[Extracted data entries]:
[BEGIN]

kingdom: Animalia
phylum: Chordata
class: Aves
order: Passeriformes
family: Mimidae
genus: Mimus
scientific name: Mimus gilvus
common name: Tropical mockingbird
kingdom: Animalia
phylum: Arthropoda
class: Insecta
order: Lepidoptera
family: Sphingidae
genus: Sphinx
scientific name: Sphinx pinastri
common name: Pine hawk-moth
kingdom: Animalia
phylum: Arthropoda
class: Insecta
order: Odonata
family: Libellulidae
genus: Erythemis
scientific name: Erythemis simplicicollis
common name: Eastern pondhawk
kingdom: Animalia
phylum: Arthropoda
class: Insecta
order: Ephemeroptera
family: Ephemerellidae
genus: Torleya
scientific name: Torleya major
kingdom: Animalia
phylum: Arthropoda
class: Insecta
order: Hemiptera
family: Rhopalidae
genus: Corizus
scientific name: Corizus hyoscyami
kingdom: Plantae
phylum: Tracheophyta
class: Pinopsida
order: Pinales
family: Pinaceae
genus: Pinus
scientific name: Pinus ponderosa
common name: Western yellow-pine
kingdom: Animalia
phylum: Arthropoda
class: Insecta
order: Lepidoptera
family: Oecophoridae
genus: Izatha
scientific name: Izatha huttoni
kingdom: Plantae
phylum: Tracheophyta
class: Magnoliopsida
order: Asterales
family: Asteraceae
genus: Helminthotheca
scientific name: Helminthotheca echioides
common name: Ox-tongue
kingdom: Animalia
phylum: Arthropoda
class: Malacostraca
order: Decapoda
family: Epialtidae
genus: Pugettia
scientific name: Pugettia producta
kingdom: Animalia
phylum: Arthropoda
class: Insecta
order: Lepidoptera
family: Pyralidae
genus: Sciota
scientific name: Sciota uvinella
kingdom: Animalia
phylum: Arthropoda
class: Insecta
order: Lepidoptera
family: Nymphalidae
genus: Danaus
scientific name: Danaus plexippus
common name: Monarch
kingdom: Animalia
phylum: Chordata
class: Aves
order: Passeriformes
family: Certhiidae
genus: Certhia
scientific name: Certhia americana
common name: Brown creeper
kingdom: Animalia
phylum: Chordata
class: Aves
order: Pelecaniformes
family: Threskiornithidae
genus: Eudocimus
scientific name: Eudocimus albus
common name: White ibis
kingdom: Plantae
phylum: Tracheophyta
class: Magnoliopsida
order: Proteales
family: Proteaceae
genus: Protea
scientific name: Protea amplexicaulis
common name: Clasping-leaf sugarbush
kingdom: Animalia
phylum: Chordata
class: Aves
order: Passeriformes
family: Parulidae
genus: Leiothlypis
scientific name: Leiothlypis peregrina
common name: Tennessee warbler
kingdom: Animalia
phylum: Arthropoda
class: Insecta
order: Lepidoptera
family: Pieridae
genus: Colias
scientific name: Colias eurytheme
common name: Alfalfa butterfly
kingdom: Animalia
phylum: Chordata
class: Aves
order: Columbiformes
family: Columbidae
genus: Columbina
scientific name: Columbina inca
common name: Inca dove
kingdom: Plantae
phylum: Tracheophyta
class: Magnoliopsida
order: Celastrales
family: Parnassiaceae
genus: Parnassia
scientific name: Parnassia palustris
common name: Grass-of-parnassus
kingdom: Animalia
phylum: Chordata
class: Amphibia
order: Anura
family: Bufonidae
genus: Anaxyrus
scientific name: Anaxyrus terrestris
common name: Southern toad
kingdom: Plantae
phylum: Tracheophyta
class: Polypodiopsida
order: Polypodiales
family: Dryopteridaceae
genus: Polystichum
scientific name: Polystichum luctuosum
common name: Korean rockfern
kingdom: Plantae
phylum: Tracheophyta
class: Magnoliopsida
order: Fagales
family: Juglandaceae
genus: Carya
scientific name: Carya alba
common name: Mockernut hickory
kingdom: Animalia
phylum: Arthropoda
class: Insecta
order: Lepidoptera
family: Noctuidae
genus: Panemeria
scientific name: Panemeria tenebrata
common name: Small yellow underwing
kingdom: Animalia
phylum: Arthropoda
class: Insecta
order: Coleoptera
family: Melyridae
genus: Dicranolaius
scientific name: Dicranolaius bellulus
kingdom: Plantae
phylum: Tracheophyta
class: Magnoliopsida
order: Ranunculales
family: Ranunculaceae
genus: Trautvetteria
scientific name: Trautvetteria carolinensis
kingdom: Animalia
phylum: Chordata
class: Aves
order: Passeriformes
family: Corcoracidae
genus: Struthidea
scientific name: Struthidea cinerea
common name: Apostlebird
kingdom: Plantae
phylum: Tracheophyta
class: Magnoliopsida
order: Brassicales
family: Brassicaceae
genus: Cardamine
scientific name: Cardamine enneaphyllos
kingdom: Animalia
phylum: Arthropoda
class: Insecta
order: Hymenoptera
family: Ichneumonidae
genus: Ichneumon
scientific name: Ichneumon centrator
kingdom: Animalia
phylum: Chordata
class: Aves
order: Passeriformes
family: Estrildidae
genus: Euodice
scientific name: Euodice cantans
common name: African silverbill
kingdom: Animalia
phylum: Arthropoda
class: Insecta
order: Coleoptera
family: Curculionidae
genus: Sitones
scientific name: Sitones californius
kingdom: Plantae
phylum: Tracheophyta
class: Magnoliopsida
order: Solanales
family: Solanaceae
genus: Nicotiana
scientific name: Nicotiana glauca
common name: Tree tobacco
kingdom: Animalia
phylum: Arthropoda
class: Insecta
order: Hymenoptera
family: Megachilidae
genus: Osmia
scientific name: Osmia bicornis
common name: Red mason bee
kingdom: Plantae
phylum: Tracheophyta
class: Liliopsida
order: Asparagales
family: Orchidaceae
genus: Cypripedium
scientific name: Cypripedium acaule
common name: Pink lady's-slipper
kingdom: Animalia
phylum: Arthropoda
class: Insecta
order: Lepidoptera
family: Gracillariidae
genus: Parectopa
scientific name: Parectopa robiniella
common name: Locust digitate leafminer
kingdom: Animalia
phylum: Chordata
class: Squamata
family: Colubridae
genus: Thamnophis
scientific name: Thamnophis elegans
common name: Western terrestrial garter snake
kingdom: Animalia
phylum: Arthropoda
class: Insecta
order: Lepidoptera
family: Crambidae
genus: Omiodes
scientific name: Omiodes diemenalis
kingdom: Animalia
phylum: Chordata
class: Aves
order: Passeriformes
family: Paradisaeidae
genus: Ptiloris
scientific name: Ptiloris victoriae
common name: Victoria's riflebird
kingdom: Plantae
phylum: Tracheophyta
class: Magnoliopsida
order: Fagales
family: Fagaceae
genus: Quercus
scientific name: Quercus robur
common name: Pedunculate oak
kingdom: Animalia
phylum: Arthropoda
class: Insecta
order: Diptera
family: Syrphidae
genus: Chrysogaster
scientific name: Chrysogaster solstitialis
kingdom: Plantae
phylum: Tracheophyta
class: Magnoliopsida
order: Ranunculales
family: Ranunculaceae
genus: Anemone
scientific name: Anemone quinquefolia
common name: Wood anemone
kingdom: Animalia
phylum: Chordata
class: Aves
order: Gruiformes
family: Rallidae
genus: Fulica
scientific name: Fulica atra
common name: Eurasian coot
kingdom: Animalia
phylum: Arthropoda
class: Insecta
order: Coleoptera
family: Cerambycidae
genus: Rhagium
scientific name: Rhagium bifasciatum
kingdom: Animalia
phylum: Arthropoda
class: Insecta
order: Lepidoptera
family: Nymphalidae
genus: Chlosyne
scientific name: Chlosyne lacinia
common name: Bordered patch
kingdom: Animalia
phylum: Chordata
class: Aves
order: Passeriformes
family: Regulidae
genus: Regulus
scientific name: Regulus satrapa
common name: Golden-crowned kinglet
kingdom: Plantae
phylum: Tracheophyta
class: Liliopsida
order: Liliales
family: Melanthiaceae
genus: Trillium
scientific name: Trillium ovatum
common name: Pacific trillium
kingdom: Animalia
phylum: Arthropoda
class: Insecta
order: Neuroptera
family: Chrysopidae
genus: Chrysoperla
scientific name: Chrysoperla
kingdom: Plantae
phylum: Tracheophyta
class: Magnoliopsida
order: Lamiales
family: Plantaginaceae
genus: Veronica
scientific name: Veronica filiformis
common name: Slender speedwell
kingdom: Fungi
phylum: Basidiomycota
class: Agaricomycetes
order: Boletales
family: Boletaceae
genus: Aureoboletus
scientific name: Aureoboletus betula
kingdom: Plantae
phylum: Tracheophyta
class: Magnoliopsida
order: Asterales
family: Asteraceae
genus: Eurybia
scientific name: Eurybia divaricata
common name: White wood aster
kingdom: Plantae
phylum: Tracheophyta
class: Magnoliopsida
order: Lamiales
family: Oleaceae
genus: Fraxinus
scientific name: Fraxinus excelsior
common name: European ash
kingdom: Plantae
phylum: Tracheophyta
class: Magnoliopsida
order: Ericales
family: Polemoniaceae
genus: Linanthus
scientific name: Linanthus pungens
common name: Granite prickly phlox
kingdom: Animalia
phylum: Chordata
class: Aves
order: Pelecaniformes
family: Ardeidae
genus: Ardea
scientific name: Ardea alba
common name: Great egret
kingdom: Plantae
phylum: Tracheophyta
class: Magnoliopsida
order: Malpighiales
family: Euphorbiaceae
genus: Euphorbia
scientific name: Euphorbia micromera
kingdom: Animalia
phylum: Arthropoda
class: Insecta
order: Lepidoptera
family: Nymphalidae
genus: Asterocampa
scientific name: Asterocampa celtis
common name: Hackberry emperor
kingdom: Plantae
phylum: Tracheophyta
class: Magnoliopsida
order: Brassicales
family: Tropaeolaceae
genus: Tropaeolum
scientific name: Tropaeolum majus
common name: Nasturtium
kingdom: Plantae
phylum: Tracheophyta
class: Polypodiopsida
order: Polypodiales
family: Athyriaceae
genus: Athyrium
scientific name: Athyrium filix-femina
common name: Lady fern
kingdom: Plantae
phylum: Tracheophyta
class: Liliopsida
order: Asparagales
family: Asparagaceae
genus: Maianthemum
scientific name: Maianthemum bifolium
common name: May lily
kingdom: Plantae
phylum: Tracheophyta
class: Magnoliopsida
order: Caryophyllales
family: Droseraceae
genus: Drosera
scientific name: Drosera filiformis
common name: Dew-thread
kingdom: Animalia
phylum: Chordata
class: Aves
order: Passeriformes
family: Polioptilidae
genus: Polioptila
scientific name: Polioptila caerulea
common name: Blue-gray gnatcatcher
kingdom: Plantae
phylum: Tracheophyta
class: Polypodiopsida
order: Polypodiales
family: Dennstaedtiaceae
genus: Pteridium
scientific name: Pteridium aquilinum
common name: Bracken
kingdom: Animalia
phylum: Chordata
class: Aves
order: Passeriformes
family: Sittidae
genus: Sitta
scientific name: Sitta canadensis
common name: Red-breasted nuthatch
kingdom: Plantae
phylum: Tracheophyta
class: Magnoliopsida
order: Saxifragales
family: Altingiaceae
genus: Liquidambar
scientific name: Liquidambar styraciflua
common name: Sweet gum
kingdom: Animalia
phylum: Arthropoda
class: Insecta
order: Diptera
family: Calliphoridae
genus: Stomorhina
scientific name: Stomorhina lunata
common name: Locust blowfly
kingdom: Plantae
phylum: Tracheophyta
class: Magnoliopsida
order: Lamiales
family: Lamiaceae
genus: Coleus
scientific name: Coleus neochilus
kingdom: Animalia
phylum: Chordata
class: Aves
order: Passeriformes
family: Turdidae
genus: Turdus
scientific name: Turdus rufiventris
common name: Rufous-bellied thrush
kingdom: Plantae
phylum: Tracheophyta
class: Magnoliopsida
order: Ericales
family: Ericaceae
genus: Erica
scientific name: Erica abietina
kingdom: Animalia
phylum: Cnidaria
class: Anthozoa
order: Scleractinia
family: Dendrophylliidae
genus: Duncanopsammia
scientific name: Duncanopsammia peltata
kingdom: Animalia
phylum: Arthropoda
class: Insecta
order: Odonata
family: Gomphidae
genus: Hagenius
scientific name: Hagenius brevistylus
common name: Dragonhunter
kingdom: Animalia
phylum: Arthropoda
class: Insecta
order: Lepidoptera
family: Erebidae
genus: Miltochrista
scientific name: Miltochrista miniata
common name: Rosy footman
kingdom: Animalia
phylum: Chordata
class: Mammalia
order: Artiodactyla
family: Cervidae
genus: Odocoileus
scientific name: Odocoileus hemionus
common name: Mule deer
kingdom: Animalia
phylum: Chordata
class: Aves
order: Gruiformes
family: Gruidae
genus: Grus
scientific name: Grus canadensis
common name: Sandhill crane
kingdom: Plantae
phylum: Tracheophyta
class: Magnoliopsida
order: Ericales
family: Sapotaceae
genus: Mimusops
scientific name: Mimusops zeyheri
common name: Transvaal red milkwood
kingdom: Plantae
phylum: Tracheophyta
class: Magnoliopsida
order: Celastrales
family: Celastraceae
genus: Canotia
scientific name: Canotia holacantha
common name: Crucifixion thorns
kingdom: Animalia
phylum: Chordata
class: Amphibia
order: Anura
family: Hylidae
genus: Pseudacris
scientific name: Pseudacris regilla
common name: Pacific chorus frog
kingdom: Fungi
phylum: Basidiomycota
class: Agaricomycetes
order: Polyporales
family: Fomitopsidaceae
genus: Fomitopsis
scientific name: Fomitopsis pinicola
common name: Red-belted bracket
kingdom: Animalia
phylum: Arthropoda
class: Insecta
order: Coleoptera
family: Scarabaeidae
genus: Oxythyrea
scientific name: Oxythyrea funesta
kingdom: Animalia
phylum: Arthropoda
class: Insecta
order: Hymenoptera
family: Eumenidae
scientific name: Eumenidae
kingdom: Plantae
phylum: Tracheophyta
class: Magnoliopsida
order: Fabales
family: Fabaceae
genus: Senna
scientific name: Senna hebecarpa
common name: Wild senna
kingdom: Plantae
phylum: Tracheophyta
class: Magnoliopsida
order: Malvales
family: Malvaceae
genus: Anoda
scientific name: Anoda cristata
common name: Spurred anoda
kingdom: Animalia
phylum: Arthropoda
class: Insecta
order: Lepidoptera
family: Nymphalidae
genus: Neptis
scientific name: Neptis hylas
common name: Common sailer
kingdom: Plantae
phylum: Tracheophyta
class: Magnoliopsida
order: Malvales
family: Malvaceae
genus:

[END]

Repeat the lines of the listing starting with the line that contains "genus: Senna" and going on through the end of the listing, both ends included.

[Answer below]:
genus: Senna
scientific name: Senna hebecarpa
common name: Wild senna
kingdom: Plantae
phylum: Tracheophyta
class: Magnoliopsida
order: Malvales
family: Malvaceae
genus: Anoda
scientific name: Anoda cristata
common name: Spurred anoda
kingdom: Animalia
phylum: Arthropoda
class: Insecta
order: Lepidoptera
family: Nymphalidae
genus: Neptis
scientific name: Neptis hylas
common name: Common sailer
kingdom: Plantae
phylum: Tracheophyta
class: Magnoliopsida
order: Malvales
family: Malvaceae
genus:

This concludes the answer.